[Page images and extracted text]
----

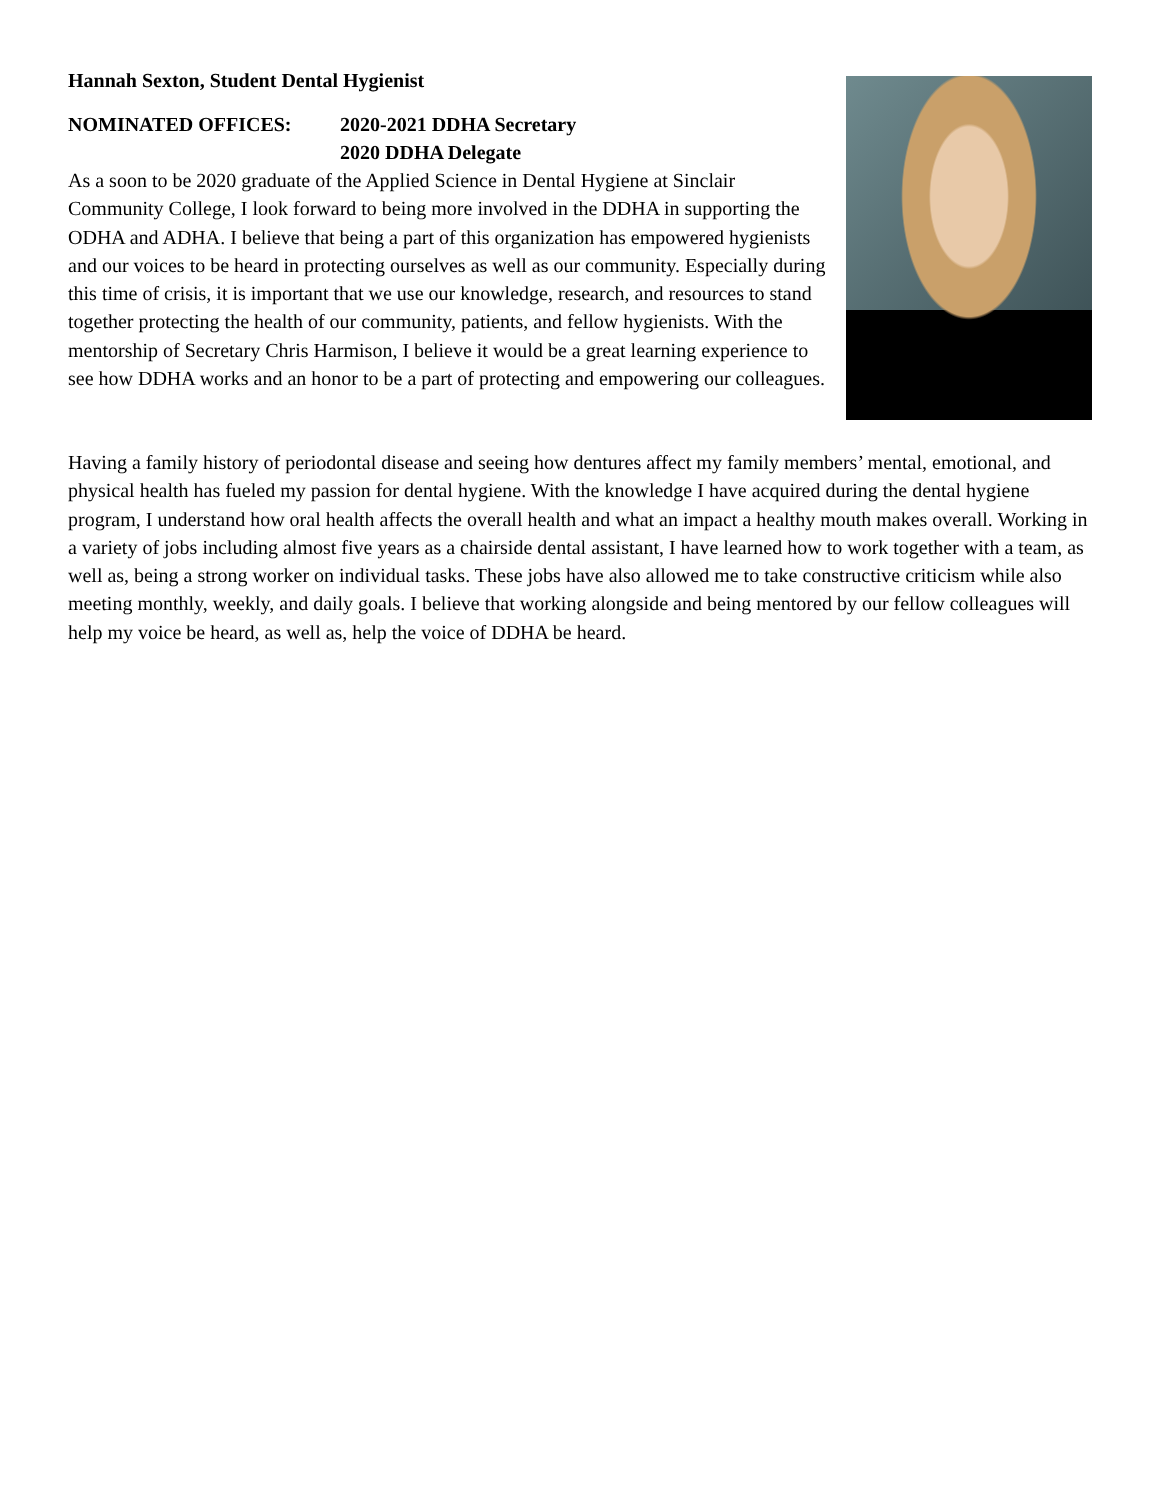Hannah Sexton, Student Dental Hygienist
NOMINATED OFFICES: 2020-2021 DDHA Secretary
2020 DDHA Delegate
As a soon to be 2020 graduate of the Applied Science in Dental Hygiene at Sinclair Community College, I look forward to being more involved in the DDHA in supporting the ODHA and ADHA. I believe that being a part of this organization has empowered hygienists and our voices to be heard in protecting ourselves as well as our community. Especially during this time of crisis, it is important that we use our knowledge, research, and resources to stand together protecting the health of our community, patients, and fellow hygienists. With the mentorship of Secretary Chris Harmison, I believe it would be a great learning experience to see how DDHA works and an honor to be a part of protecting and empowering our colleagues.
Having a family history of periodontal disease and seeing how dentures affect my family members’ mental, emotional, and physical health has fueled my passion for dental hygiene. With the knowledge I have acquired during the dental hygiene program, I understand how oral health affects the overall health and what an impact a healthy mouth makes overall. Working in a variety of jobs including almost five years as a chairside dental assistant, I have learned how to work together with a team, as well as, being a strong worker on individual tasks. These jobs have also allowed me to take constructive criticism while also meeting monthly, weekly, and daily goals. I believe that working alongside and being mentored by our fellow colleagues will help my voice be heard, as well as, help the voice of DDHA be heard.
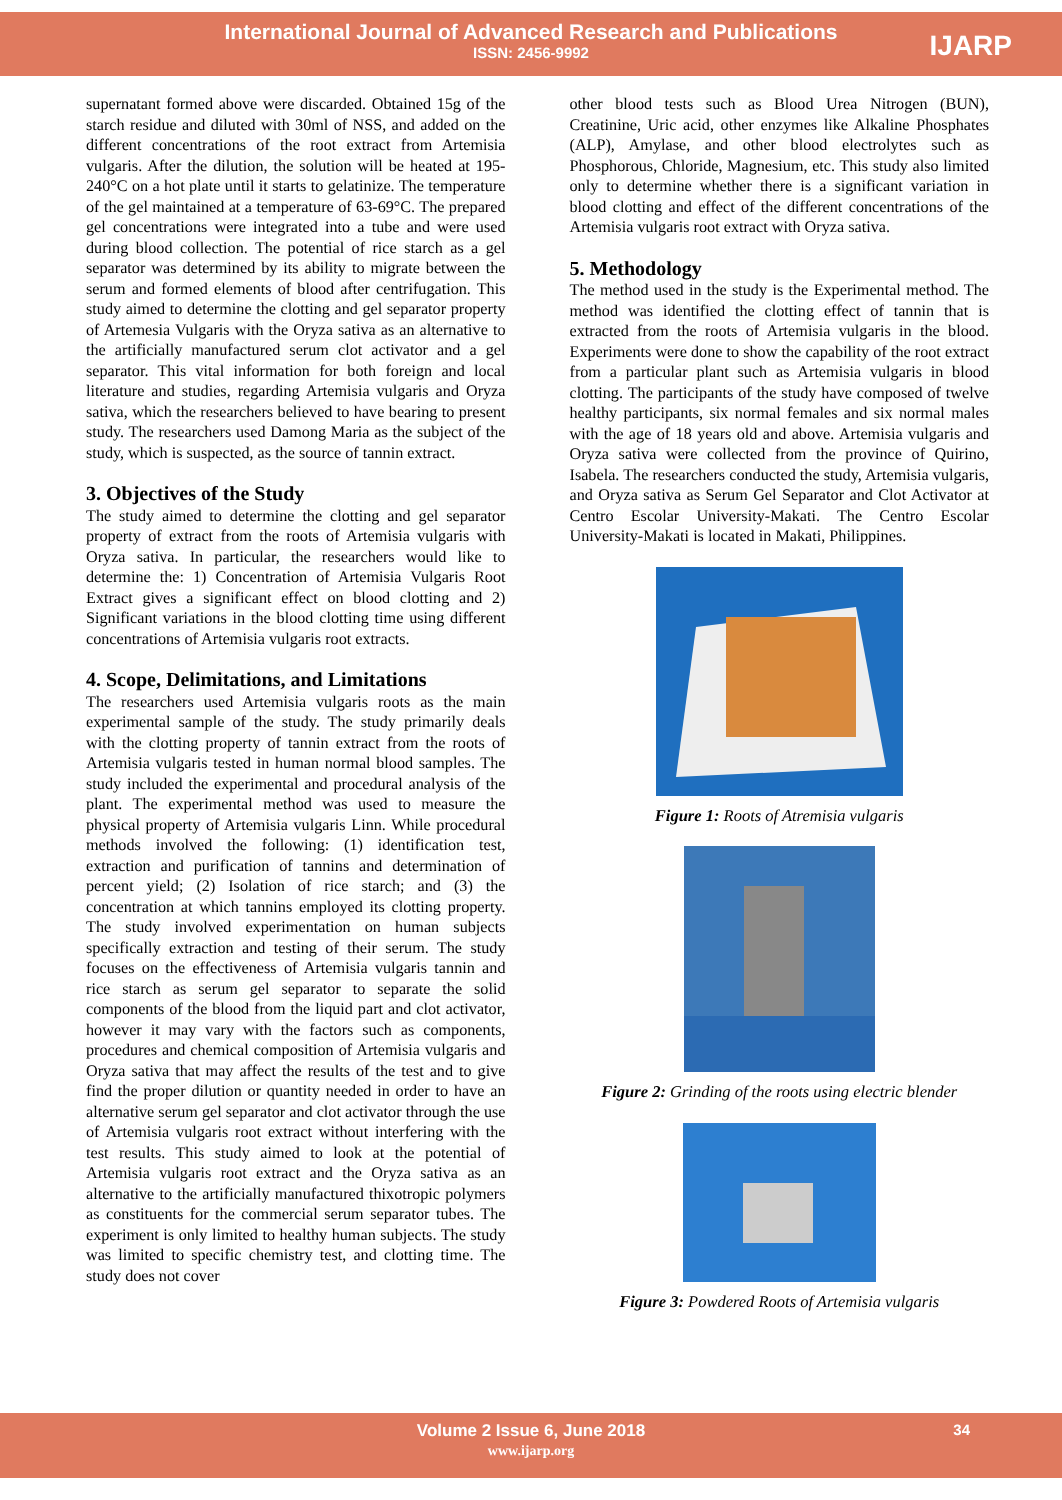International Journal of Advanced Research and Publications
ISSN: 2456-9992
IJARP
supernatant formed above were discarded. Obtained 15g of the starch residue and diluted with 30ml of NSS, and added on the different concentrations of the root extract from Artemisia vulgaris. After the dilution, the solution will be heated at 195-240°C on a hot plate until it starts to gelatinize. The temperature of the gel maintained at a temperature of 63-69°C. The prepared gel concentrations were integrated into a tube and were used during blood collection. The potential of rice starch as a gel separator was determined by its ability to migrate between the serum and formed elements of blood after centrifugation. This study aimed to determine the clotting and gel separator property of Artemesia Vulgaris with the Oryza sativa as an alternative to the artificially manufactured serum clot activator and a gel separator. This vital information for both foreign and local literature and studies, regarding Artemisia vulgaris and Oryza sativa, which the researchers believed to have bearing to present study. The researchers used Damong Maria as the subject of the study, which is suspected, as the source of tannin extract.
3. Objectives of the Study
The study aimed to determine the clotting and gel separator property of extract from the roots of Artemisia vulgaris with Oryza sativa. In particular, the researchers would like to determine the: 1) Concentration of Artemisia Vulgaris Root Extract gives a significant effect on blood clotting and 2) Significant variations in the blood clotting time using different concentrations of Artemisia vulgaris root extracts.
4. Scope, Delimitations, and Limitations
The researchers used Artemisia vulgaris roots as the main experimental sample of the study. The study primarily deals with the clotting property of tannin extract from the roots of Artemisia vulgaris tested in human normal blood samples. The study included the experimental and procedural analysis of the plant. The experimental method was used to measure the physical property of Artemisia vulgaris Linn. While procedural methods involved the following: (1) identification test, extraction and purification of tannins and determination of percent yield; (2) Isolation of rice starch; and (3) the concentration at which tannins employed its clotting property. The study involved experimentation on human subjects specifically extraction and testing of their serum. The study focuses on the effectiveness of Artemisia vulgaris tannin and rice starch as serum gel separator to separate the solid components of the blood from the liquid part and clot activator, however it may vary with the factors such as components, procedures and chemical composition of Artemisia vulgaris and Oryza sativa that may affect the results of the test and to give find the proper dilution or quantity needed in order to have an alternative serum gel separator and clot activator through the use of Artemisia vulgaris root extract without interfering with the test results. This study aimed to look at the potential of Artemisia vulgaris root extract and the Oryza sativa as an alternative to the artificially manufactured thixotropic polymers as constituents for the commercial serum separator tubes. The experiment is only limited to healthy human subjects. The study was limited to specific chemistry test, and clotting time. The study does not cover
other blood tests such as Blood Urea Nitrogen (BUN), Creatinine, Uric acid, other enzymes like Alkaline Phosphates (ALP), Amylase, and other blood electrolytes such as Phosphorous, Chloride, Magnesium, etc. This study also limited only to determine whether there is a significant variation in blood clotting and effect of the different concentrations of the Artemisia vulgaris root extract with Oryza sativa.
5. Methodology
The method used in the study is the Experimental method. The method was identified the clotting effect of tannin that is extracted from the roots of Artemisia vulgaris in the blood. Experiments were done to show the capability of the root extract from a particular plant such as Artemisia vulgaris in blood clotting. The participants of the study have composed of twelve healthy participants, six normal females and six normal males with the age of 18 years old and above. Artemisia vulgaris and Oryza sativa were collected from the province of Quirino, Isabela. The researchers conducted the study, Artemisia vulgaris, and Oryza sativa as Serum Gel Separator and Clot Activator at Centro Escolar University-Makati. The Centro Escolar University-Makati is located in Makati, Philippines.
Figure 1: Roots of Atremisia vulgaris
Figure 2: Grinding of the roots using electric blender
Figure 3: Powdered Roots of Artemisia vulgaris
Volume 2 Issue 6, June 2018
www.ijarp.org
34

----

- What the exercise asks: Your answer must be the line that contains "The method used" and every line after it to the end of the records, reproduced exactly.

- Result of this exercise:
The method used in the study is the Experimental method. The method was identified the clotting effect of tannin that is extracted from the roots of Artemisia vulgaris in the blood. Experiments were done to show the capability of the root extract from a particular plant such as Artemisia vulgaris in blood clotting. The participants of the study have composed of twelve healthy participants, six normal females and six normal males with the age of 18 years old and above. Artemisia vulgaris and Oryza sativa were collected from the province of Quirino, Isabela. The researchers conducted the study, Artemisia vulgaris, and Oryza sativa as Serum Gel Separator and Clot Activator at Centro Escolar University-Makati. The Centro Escolar University-Makati is located in Makati, Philippines.
Figure 1: Roots of Atremisia vulgaris
Figure 2: Grinding of the roots using electric blender
Figure 3: Powdered Roots of Artemisia vulgaris
Volume 2 Issue 6, June 2018
www.ijarp.org
34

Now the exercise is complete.